◆ What to work on: Among the entries below, find the lines with the word "that" and copy them.

○ ○ ○ ○

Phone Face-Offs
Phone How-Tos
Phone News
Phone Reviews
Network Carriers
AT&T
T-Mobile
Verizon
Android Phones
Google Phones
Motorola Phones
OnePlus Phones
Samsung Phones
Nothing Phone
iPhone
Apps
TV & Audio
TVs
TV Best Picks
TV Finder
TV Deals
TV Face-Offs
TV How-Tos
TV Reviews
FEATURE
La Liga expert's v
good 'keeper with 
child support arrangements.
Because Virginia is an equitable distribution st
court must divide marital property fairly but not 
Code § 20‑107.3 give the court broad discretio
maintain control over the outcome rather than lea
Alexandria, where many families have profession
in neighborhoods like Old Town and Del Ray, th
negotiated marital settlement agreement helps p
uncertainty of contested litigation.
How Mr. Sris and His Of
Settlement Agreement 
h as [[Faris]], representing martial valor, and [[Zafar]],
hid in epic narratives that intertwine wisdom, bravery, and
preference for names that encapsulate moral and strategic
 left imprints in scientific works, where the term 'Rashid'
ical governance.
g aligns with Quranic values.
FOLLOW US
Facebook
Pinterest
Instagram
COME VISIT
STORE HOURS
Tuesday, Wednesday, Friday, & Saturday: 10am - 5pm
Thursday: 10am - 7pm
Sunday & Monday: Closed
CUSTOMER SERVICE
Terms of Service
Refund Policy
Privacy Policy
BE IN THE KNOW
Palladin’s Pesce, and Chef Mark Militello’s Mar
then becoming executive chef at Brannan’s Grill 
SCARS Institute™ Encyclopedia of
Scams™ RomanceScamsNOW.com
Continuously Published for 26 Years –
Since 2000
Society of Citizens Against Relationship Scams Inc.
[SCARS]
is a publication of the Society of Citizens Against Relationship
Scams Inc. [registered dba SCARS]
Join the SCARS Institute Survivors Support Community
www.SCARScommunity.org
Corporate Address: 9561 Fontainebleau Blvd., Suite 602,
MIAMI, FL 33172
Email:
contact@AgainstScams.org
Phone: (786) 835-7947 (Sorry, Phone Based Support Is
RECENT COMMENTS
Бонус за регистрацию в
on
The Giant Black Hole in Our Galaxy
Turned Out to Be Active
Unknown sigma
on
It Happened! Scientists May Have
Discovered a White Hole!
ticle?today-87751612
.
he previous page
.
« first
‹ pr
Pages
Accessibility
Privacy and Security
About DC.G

○ ○ ○ ○

◆ Response to the task:
hid in epic narratives that intertwine wisdom, bravery, and
preference for names that encapsulate moral and strategic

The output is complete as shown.